Another major weight on the economy is the Iraq war, with a cost of up to five trillion dollars, as calculated by Nobel economist Joseph Stiglitz; he includes not just “defense” spending but the cost of VA benefits for wounded veterans and cumulative interest on the money borrowed from China and Japan to pay for the war. As during the Vietnam War, we’ve learned the hard way Sun Tzu’s warning: “There is no instance of a nation profiting from prolonged warfare.”

Meanwhile, Social Security ran into the red in 2010, seven years earlier than expected, piling higher a national debt that is now rising rapidly above $13 trillion. Obama just socialized medical care, 17 percent of the economy, bringing untold inefficiencies and suffering. For the post-election lame-duck session, Democrats are lusting to pass a “carbon-tax” bill to fight a global-warming threat proved bogus by Climategate. And Republicans are pushing Obama to nuke Iran’s alleged nukes, which could send oil prices up to $300 per barrel.

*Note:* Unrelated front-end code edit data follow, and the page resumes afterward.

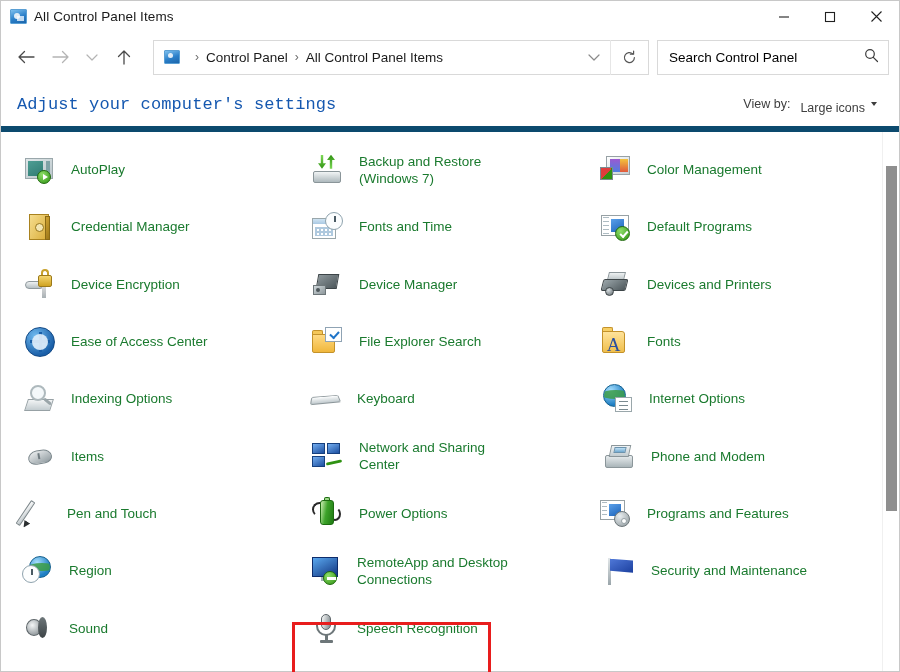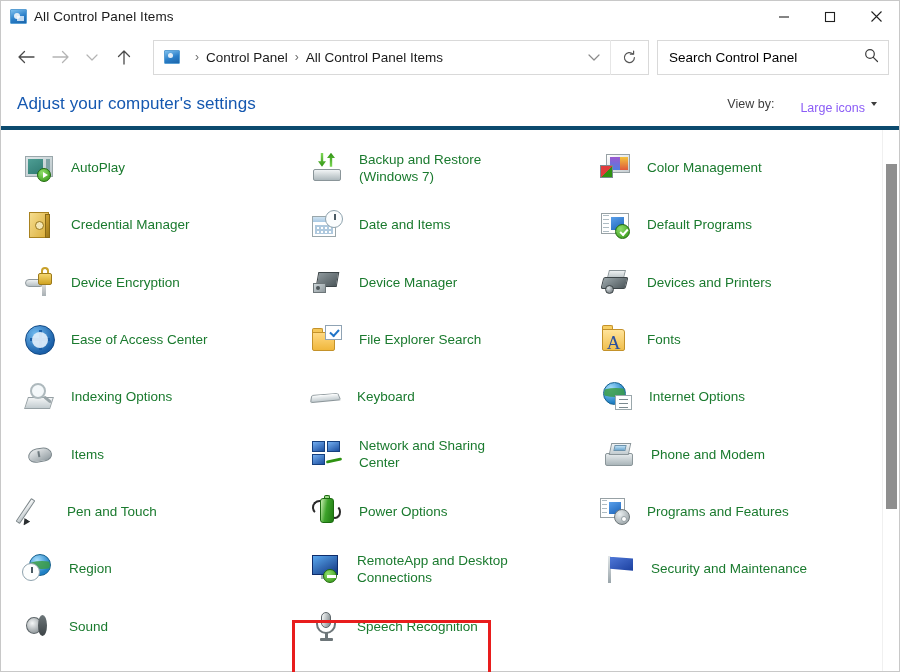--- a/index.html
+++ b/index.html
@@ -117,7 +117,7 @@
     padding: 0 22px 0 16px;
   }
   .page-title {
-    font-size: 17px; color: #1558b0; letter-spacing: .1px;
+    font-size: 17px; color: #1558b0; letter-spacing: .1px; font-family: Liberation Mono, monospace;
   }
   .viewby { margin-left: auto; display: flex; align-items: center; }
   .viewby-label { font-size: 12.5px; color: #3d3d3d; margin-right: 26px; }

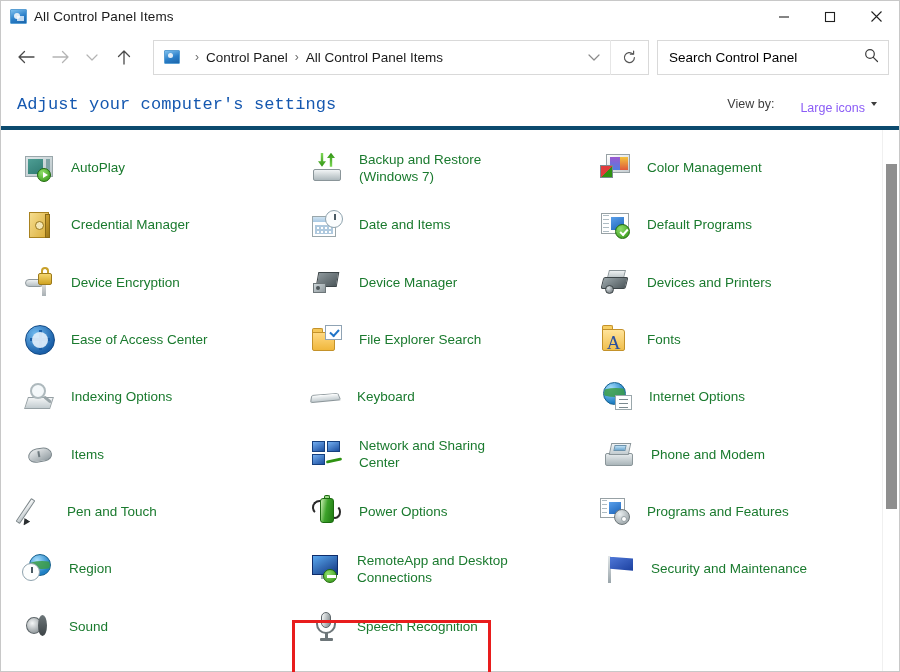--- a/index.html
+++ b/index.html
@@ -120,7 +120,7 @@
     font-size: 17px; color: #1558b0; letter-spacing: .1px; font-family: Liberation Mono, monospace;
   }
   .viewby { margin-left: auto; display: flex; align-items: center; }
-  .viewby-label { font-size: 12.5px; color: #3d3d3d; margin-right: 26px; }
+  .viewby-label { font-size: 12.5px; color: #3d3d3d; margin-right: 10px; }
   .viewby-value { font-size: 12.5px; color: #8b5cf6; margin-top: 8px; }
   .viewby-caret {
     margin-left: 6px; width: 0; height: 0;

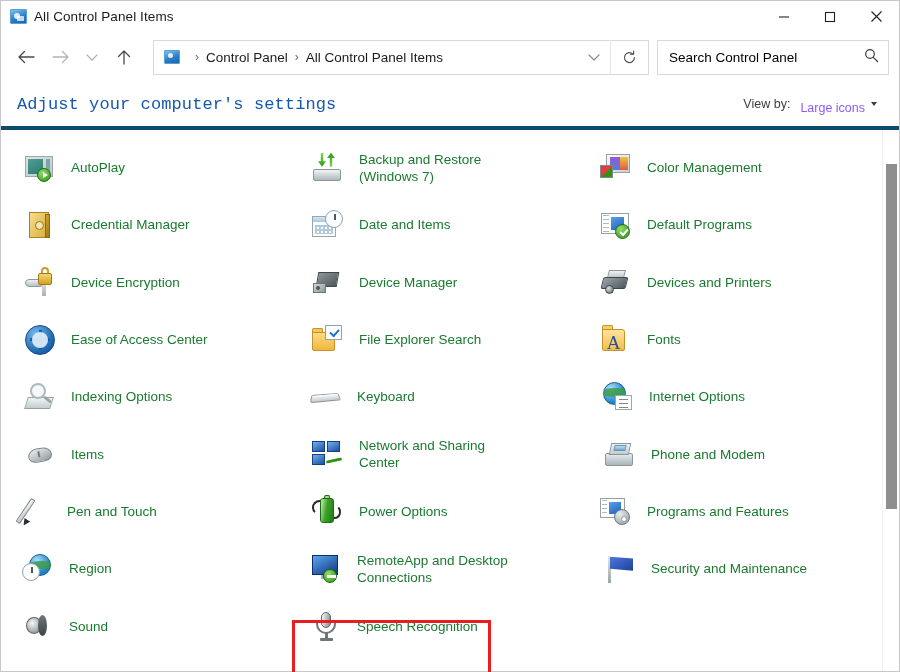--- a/index.html
+++ b/index.html
@@ -121,7 +121,7 @@
   }
   .viewby { margin-left: auto; display: flex; align-items: center; }
   .viewby-label { font-size: 12.5px; color: #3d3d3d; margin-right: 10px; }
-  .viewby-value { font-size: 12.5px; color: #8b5cf6; margin-top: 8px; }
+  .viewby-value { font-size: 12.5px; color: #404040; margin-top: 8px; }
   .viewby-caret {
     margin-left: 6px; width: 0; height: 0;
     border-left: 3.5px solid transparent;

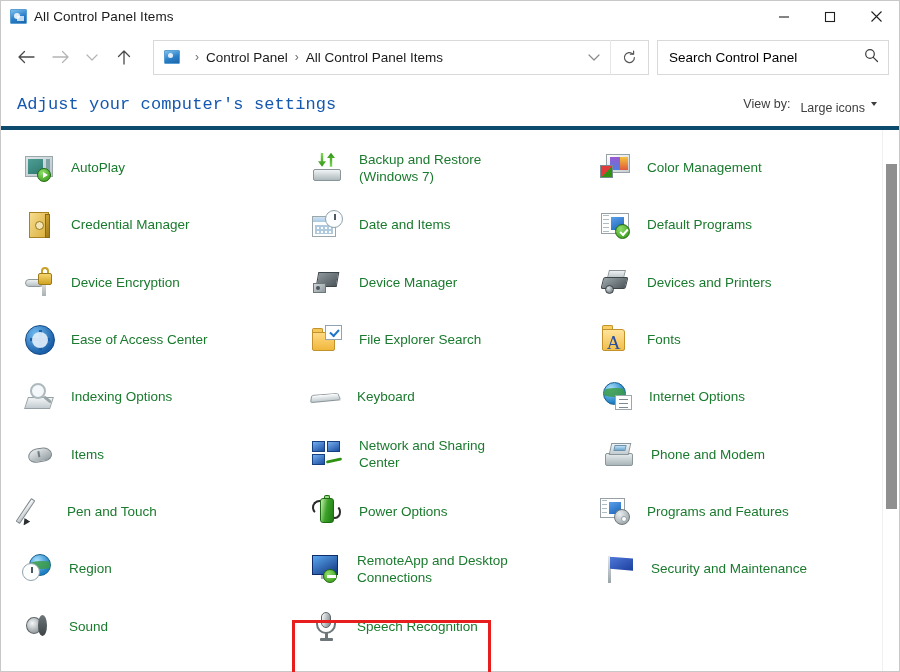--- a/index.html
+++ b/index.html
@@ -132,7 +132,7 @@
   
   .content-wrap {
     flex: 1 1 auto; position: relative; display: flex;
-    border-top: 4px solid #0c4a6e;
+    border-top: 6px solid #0c4a6e;
     min-height: 0;
   }
   .grid {

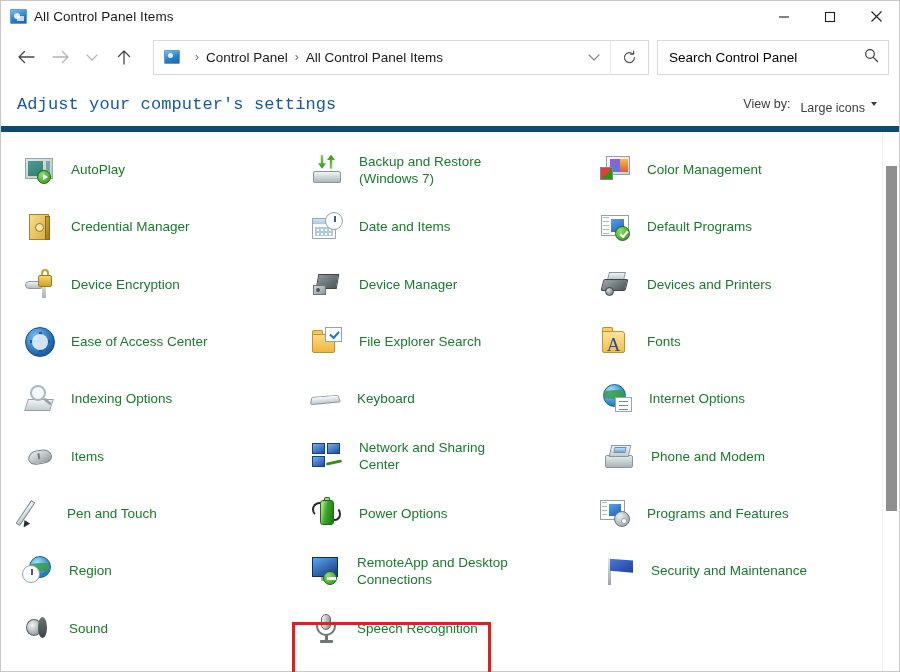--- a/index.html
+++ b/index.html
@@ -790,7 +790,7 @@
             <div class="cal"></div>
             <div class="clock"></div>
           </div>
-        <div class="lbl">Date and Items</div>
+        <div class="lbl">Fonts and Time</div>
       </div>
       <div class="cell col3">
         <div class="ico ic-defprog">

As we saw on September 15, 2008, when the Lehman Brothers bankruptcy precipitated the Panic of 2008, a recession or depression starts with a triggering event that detonates thousands of pounds of TNT-infused economic rot. The next trigger will be pulled on January 1. Even if the Democrats running Congress pass an extension of the Bush tax cuts to reduce their losses in the November elections, they will mess it up somehow. The trigger will still be pulled.

I hope I’m wrong.

This article first appeared in the September 2010 issue of Chronicles: A Magazine of American Culture.